Pacific Lumber wouldn't comment on the ongoing
litigation. As for the regulatory violations, Bullwinkel
said, "We're certainly conducting an investigation.
However, we are human beings and we make
mistakes."

Not giving up

Earth First! calls the long-awaited deal, signed by
Gov. Pete Wilson in September, fatally
compromised, and the group continues to stage
daily protests in the Humboldt County forest. Activist
Julia "Butterfly" Hill has lived on a platform 180 feet
up a threatened redwood for almost a year. Hill's
act of civil disobedience has gained worldwide
media attention, including a profile in Time. Two
Humboldt County residents are also staging a
tree-sit nearby. But since the deal was approved by
the state legislature, environmentalists have suffered
some tough losses.

Toughest of all was the death of 24-year-old activist
David "Gypsy" Chain. Chain died Sept. 17 when a
Douglas fir felled by logger A.E. Ammons landed on
him, crushing his skull. Earth First! has released a
video, taped moments before Chain's death, in
which an unidentifiable logger shouts obscenities
and threats at Chain and his fellow activists.

The group pressed Humboldt County district
attorney Terry Farmer to charge Ammons and
Pacific Lumber with manslaughter. Instead, Farmer
is considering charging Chain's fellow activists.

"They're blaming the victims to protect those who
are really guilty," Michael Passoff of the Bay Area
Coalition for Headwaters told us. "It's so clearly a
travesty of justice -- it's hard not to be upset."
Activists are urging the U.S. Department of Justice
to investigate the incident.

And on Oct. 26, federal judge Vaughn Walker threw
out a long-running civil suit brought by Earth First!
members against the Humboldt County Sheriff's
Office and Eureka police in which they charged that
law enforcement officers who had dabbed pepper
spray in their eyes had violated their civil rights (see
"Pepper Spray: Standard Practice," page 21).

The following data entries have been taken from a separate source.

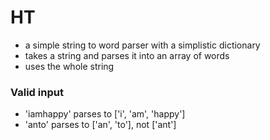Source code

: # HT

- a simple string to word parser with a simplistic dictionary
- takes a string and parses it into an array of words
- uses the whole string

### Valid input

- 'iamhappy' parses to ['i', 'am', 'happy']
- 'anto' parses to ['an', 'to'], not ['ant']
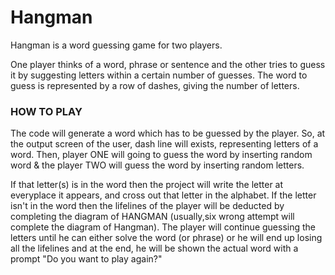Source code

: # Hangman

  Hangman is a word guessing game for two players. 

One player thinks of a word, phrase or sentence and the other tries to guess it by suggesting letters within a certain number of guesses. The word to guess is represented by a row of dashes, giving the number of letters. 


### HOW TO PLAY

   The code will generate a word which has to be guessed by the player. So, at the output screen of the user, dash line will exists, representing letters of a word. Then, player ONE will going to guess the word by inserting random word & the player TWO will guess the word by inserting random letters. 
   
   If that letter(s) is in the word then the project will write the letter at everyplace it appears, and cross out that letter in the alphabet. If the letter isn't in the word then the lifelines of the player will be deducted by completing the diagram of HANGMAN (usually,six wrong attempt will complete the diagram of Hangman). The player will continue guessing the letters until he can either solve the word (or phrase) or he will end up losing all the lifelines and at the end, he will be shown the actual word with a prompt "Do you want to play again?"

But activists say the fight for the woodlands isn't
over yet. The final round of public hearings on the
plans continues through Nov. 16, including a Nov. 5
meeting in Oakland. Earth First! members and other
environmentalists plan to come out in force to voice
their disapproval of the sellout agreement.

Even after the deal, Picket remains committed to the
forest. "I'm in this to win," she told us. "It would be
easy to get discouraged, but victories do happen."

The Headwaters public hearings take place
Thurs/5, 1-4 p.m. and 6-9 p.m., at the Oakland
Convention Center, 550 10th St., Oakl. Earth
First! and other activists will rally from 5 to 6
p.m. The video of David "Gypsy" Chain's death
can be found online at sfbg.com/focus/12.html.